------ Entries provided

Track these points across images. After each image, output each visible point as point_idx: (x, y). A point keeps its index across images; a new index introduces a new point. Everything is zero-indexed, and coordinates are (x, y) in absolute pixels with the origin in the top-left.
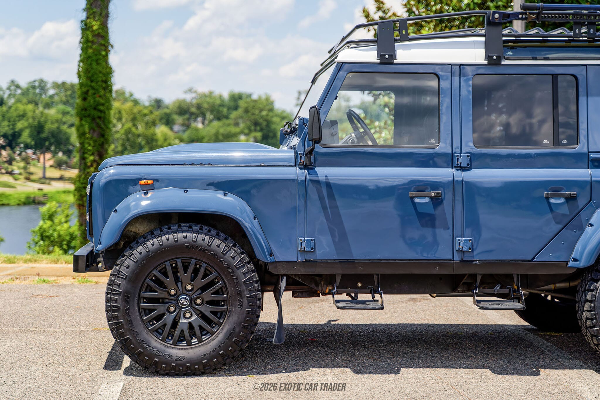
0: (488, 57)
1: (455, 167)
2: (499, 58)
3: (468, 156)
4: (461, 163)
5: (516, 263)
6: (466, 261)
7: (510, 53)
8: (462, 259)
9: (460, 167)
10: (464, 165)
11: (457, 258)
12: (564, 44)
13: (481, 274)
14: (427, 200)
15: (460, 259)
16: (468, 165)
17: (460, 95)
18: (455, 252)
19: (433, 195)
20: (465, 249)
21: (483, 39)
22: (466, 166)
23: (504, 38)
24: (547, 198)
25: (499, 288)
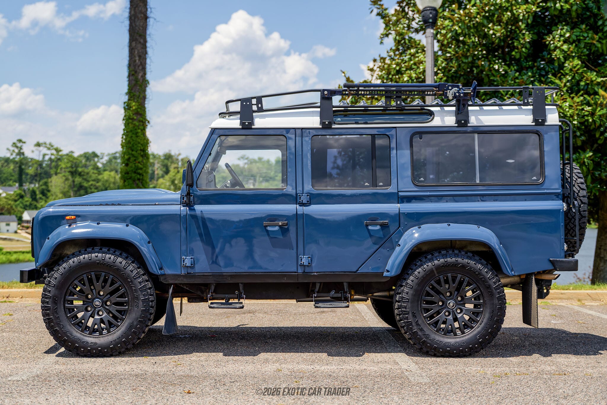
0: (322, 123)
1: (299, 203)
2: (330, 124)
3: (308, 195)
4: (302, 201)
5: (345, 274)
6: (307, 273)
7: (339, 119)
8: (304, 271)
9: (302, 203)
10: (304, 202)
11: (300, 271)
12: (381, 112)
13: (319, 282)
14: (277, 228)
15: (303, 272)
16: (308, 202)
17: (302, 151)
18: (299, 267)
19: (280, 224)
20: (306, 263)
21: (319, 109)
22: (306, 202)
23: (334, 109)
24: (367, 226)
25: (334, 292)
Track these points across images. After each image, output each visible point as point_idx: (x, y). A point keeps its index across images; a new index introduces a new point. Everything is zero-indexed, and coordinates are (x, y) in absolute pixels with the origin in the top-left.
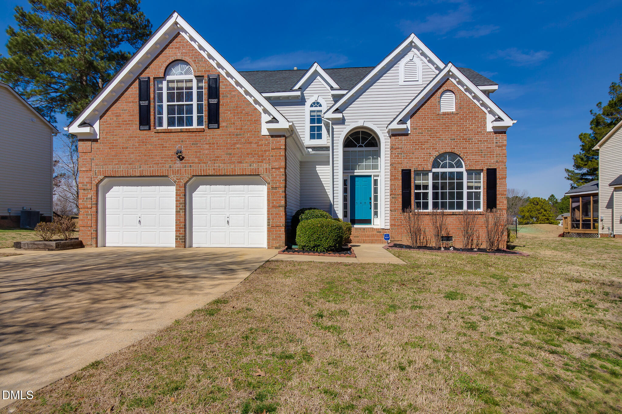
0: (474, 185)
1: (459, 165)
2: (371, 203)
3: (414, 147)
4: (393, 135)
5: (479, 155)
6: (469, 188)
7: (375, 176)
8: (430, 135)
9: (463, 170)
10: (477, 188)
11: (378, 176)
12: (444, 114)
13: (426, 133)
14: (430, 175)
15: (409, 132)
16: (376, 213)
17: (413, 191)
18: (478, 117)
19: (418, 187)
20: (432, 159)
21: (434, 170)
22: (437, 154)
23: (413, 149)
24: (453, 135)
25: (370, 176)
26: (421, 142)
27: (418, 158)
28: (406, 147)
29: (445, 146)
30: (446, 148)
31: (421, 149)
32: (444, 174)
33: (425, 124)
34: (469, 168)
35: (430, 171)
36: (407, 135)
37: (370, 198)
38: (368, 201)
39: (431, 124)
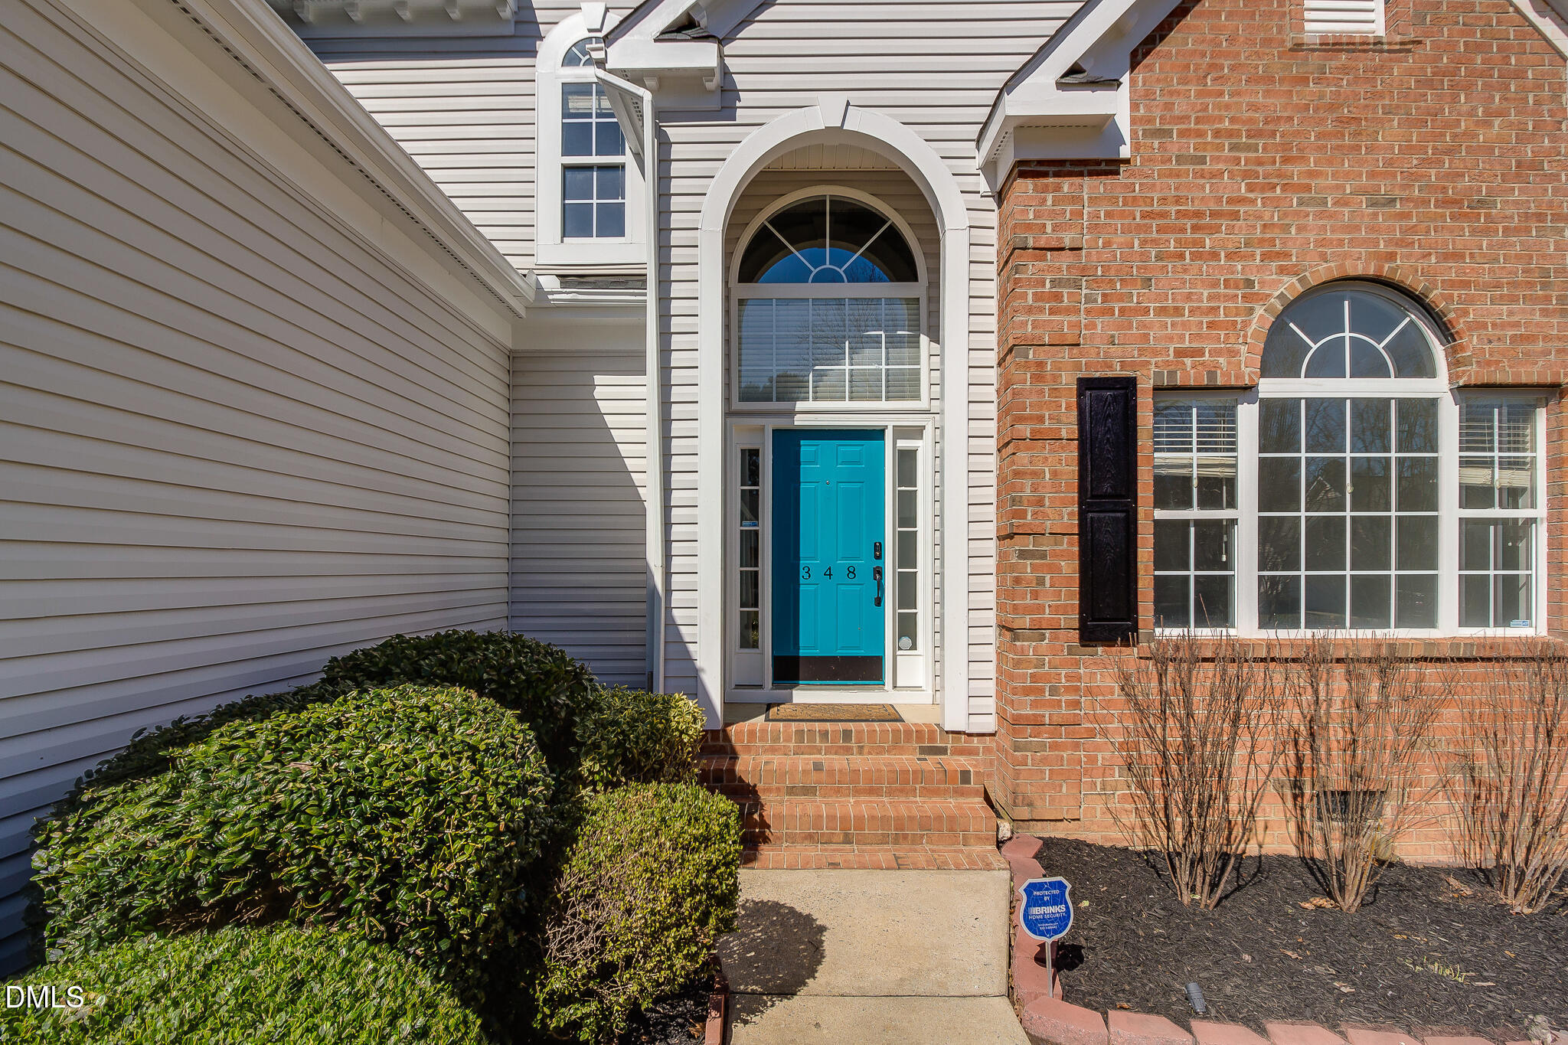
0: (1502, 478)
1: (1415, 363)
2: (879, 572)
3: (1155, 242)
4: (1025, 169)
5: (1534, 300)
6: (1472, 495)
7: (901, 432)
8: (1246, 174)
9: (1437, 386)
10: (1513, 496)
11: (917, 432)
12: (1333, 46)
13: (1227, 160)
14: (1248, 417)
15: (1125, 152)
16: (907, 627)
17: (1150, 514)
18: (1520, 75)
19: (1172, 489)
20: (1260, 319)
21: (1271, 388)
22: (1289, 286)
23: (1144, 256)
24: (1384, 175)
25: (878, 434)
26: (1198, 214)
27: (1178, 311)
28: (1107, 244)
29: (1341, 243)
30: (1346, 256)
31: (1195, 256)
32: (1325, 411)
33: (1217, 106)
34: (1472, 374)
35: (1247, 390)
36: (1110, 167)
37: (878, 550)
38: (866, 563)
39: (1253, 107)
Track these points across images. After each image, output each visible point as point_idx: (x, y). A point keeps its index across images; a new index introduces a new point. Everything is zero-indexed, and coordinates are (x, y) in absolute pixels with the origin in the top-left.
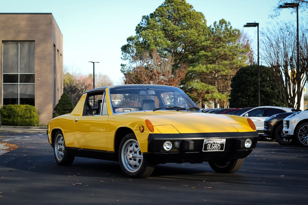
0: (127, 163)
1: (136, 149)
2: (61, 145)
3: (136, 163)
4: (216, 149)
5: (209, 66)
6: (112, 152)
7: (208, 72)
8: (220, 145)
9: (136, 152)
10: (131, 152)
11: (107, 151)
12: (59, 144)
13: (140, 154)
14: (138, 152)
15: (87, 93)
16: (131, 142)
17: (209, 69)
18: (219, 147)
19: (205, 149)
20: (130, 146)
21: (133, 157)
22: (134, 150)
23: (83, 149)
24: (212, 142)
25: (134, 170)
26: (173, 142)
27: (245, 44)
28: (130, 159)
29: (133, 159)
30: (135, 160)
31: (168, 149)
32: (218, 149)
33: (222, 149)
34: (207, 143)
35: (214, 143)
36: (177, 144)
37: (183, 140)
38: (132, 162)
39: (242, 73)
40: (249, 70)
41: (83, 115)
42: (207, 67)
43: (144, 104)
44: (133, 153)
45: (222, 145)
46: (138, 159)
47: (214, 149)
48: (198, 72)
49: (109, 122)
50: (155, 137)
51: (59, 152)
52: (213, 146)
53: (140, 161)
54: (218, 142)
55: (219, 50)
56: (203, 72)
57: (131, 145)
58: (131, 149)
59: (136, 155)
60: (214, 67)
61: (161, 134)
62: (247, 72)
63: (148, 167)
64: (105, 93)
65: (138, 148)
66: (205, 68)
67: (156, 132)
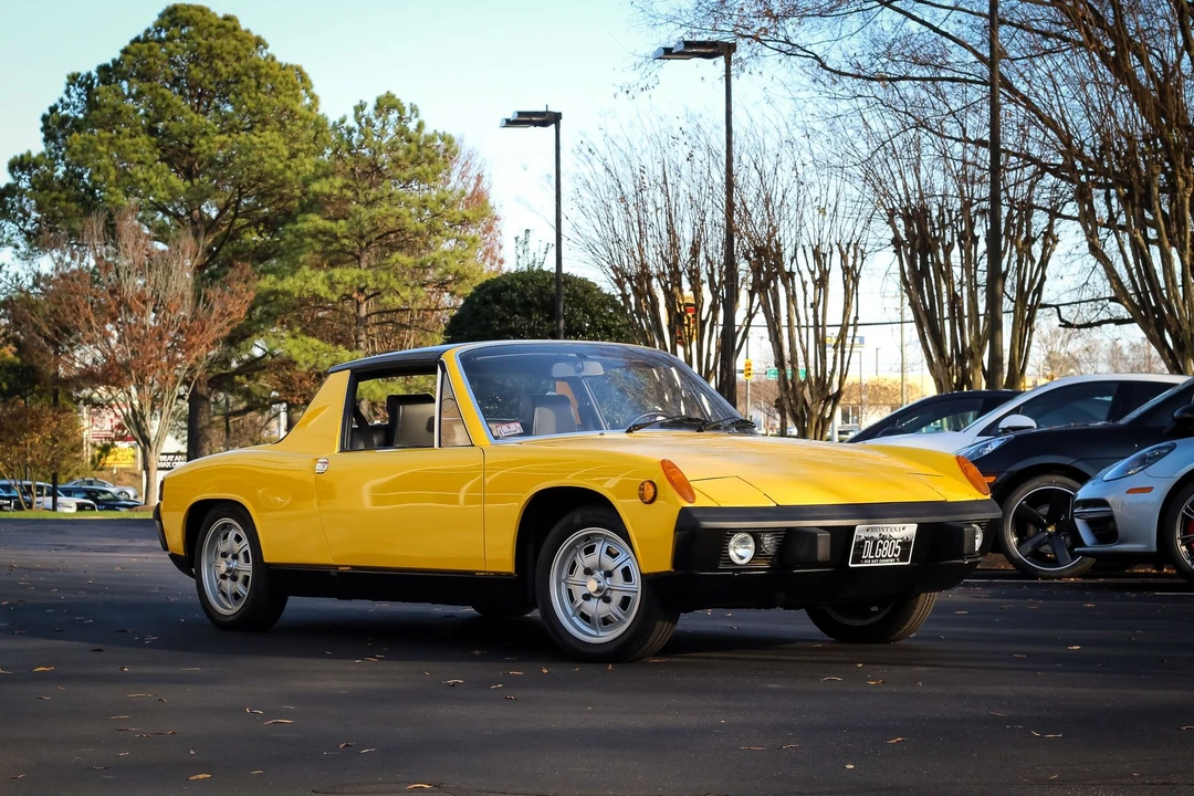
0: (570, 612)
1: (609, 563)
2: (235, 557)
3: (613, 608)
4: (887, 557)
5: (337, 273)
6: (502, 574)
7: (335, 298)
8: (899, 544)
9: (609, 574)
10: (588, 572)
11: (473, 573)
12: (224, 555)
13: (627, 574)
14: (618, 574)
15: (348, 372)
16: (588, 537)
17: (340, 287)
18: (896, 551)
19: (857, 559)
20: (583, 554)
21: (598, 590)
22: (600, 567)
23: (352, 567)
24: (876, 535)
25: (601, 634)
26: (756, 535)
27: (469, 190)
28: (587, 597)
29: (599, 598)
30: (607, 600)
31: (742, 558)
32: (893, 557)
33: (903, 557)
34: (863, 538)
35: (884, 538)
36: (768, 540)
37: (789, 530)
38: (595, 608)
41: (343, 450)
42: (330, 277)
43: (537, 410)
44: (598, 574)
45: (905, 544)
46: (617, 597)
47: (881, 558)
51: (221, 585)
52: (881, 546)
53: (625, 603)
54: (895, 534)
55: (375, 211)
56: (316, 297)
57: (590, 550)
58: (585, 561)
59: (612, 582)
60: (359, 277)
61: (720, 508)
63: (660, 623)
64: (444, 370)
65: (619, 560)
66: (323, 282)
67: (700, 502)
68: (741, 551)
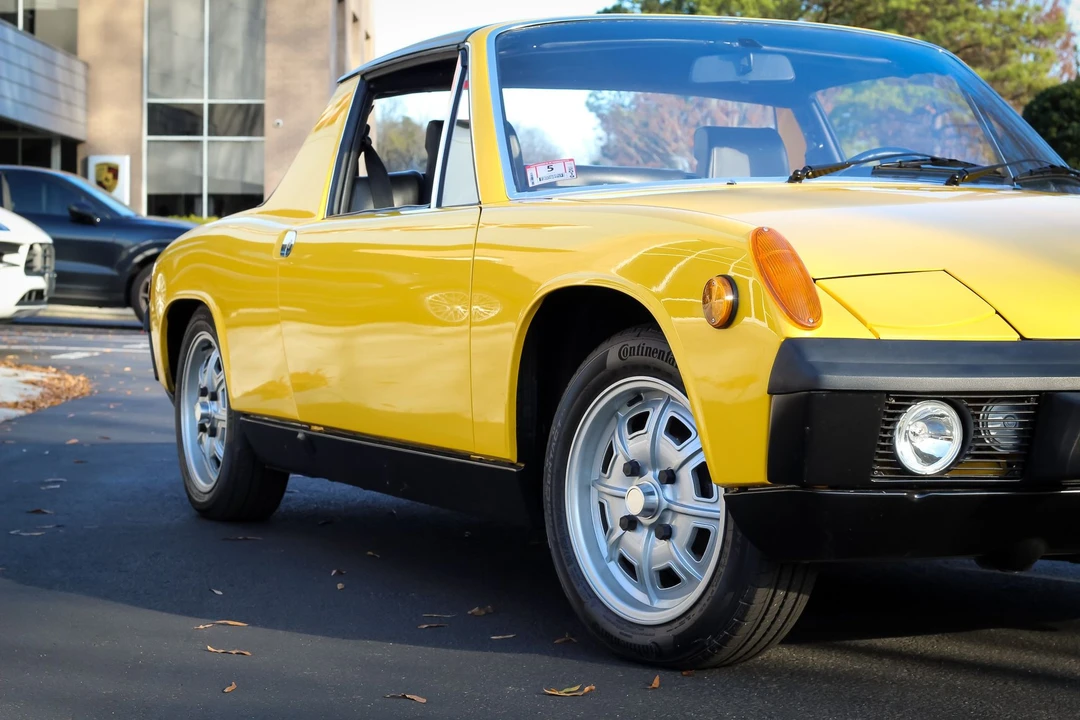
0: (604, 553)
1: (672, 453)
2: (213, 397)
3: (673, 553)
6: (497, 461)
9: (670, 477)
10: (634, 469)
12: (204, 392)
13: (704, 486)
14: (686, 477)
15: (357, 79)
16: (636, 396)
17: (914, 100)
20: (625, 429)
21: (648, 511)
22: (655, 459)
23: (325, 427)
25: (658, 604)
26: (968, 406)
28: (630, 523)
29: (651, 527)
30: (665, 533)
31: (930, 459)
36: (998, 424)
37: (1046, 397)
38: (640, 544)
39: (1044, 110)
40: (1072, 98)
41: (330, 213)
43: (715, 151)
44: (650, 477)
46: (683, 528)
48: (872, 107)
49: (482, 256)
50: (834, 368)
51: (200, 441)
53: (699, 541)
55: (951, 26)
57: (638, 423)
58: (634, 446)
59: (674, 496)
61: (879, 341)
62: (1064, 103)
63: (762, 594)
64: (465, 68)
65: (691, 446)
66: (898, 96)
67: (833, 325)
68: (929, 445)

------------

◆ **Work to complete**
Set down exactly, from the line that contains "37: (183, 140)" through the last line of the data, each line as it stands, and leave the pictures out.

◆ **Output for this exercise**
37: (183, 140)
38: (132, 162)
39: (242, 73)
40: (249, 70)
41: (83, 115)
42: (207, 67)
43: (144, 104)
44: (133, 153)
45: (222, 145)
46: (138, 159)
47: (214, 149)
48: (198, 72)
49: (109, 122)
50: (155, 137)
51: (59, 152)
52: (213, 146)
53: (140, 161)
54: (218, 142)
55: (219, 50)
56: (203, 72)
57: (131, 145)
58: (131, 149)
59: (136, 155)
60: (214, 67)
61: (161, 134)
62: (247, 72)
63: (148, 167)
64: (105, 93)
65: (138, 148)
66: (205, 68)
67: (156, 132)
0: (570, 612)
1: (609, 563)
2: (235, 557)
3: (613, 608)
4: (887, 557)
5: (337, 273)
6: (502, 574)
7: (335, 298)
8: (899, 544)
9: (609, 574)
10: (588, 572)
11: (473, 573)
12: (224, 555)
13: (627, 574)
14: (618, 574)
15: (348, 372)
16: (588, 537)
17: (340, 287)
18: (896, 551)
19: (857, 559)
20: (583, 554)
21: (598, 590)
22: (600, 567)
23: (352, 567)
24: (876, 535)
25: (601, 634)
26: (756, 535)
27: (469, 190)
28: (587, 597)
29: (599, 598)
30: (607, 600)
31: (742, 558)
32: (893, 557)
33: (903, 557)
34: (863, 538)
35: (884, 538)
36: (768, 540)
37: (789, 530)
38: (595, 608)
41: (343, 450)
42: (330, 277)
43: (537, 410)
44: (598, 574)
45: (905, 544)
46: (617, 597)
47: (881, 558)
51: (221, 585)
52: (881, 546)
53: (625, 603)
54: (895, 534)
55: (375, 211)
56: (316, 297)
57: (590, 550)
58: (585, 561)
59: (612, 582)
60: (359, 277)
61: (720, 508)
63: (660, 623)
64: (444, 370)
65: (619, 560)
66: (323, 282)
67: (700, 502)
68: (741, 551)
0: (604, 553)
1: (672, 453)
2: (213, 397)
3: (673, 553)
6: (497, 461)
9: (670, 477)
10: (634, 469)
12: (204, 392)
13: (704, 486)
14: (686, 477)
15: (357, 79)
16: (636, 396)
17: (914, 100)
20: (625, 429)
21: (648, 511)
22: (655, 459)
23: (325, 427)
25: (658, 604)
26: (968, 406)
28: (630, 523)
29: (651, 527)
30: (665, 533)
31: (930, 459)
36: (998, 424)
37: (1046, 397)
38: (640, 544)
39: (1044, 110)
40: (1072, 98)
41: (330, 213)
43: (715, 151)
44: (650, 477)
46: (683, 528)
48: (872, 107)
49: (482, 256)
50: (834, 368)
51: (200, 441)
53: (699, 541)
55: (951, 26)
57: (638, 423)
58: (634, 446)
59: (674, 496)
61: (879, 341)
62: (1064, 103)
63: (762, 594)
64: (465, 68)
65: (691, 446)
66: (898, 96)
67: (833, 325)
68: (929, 445)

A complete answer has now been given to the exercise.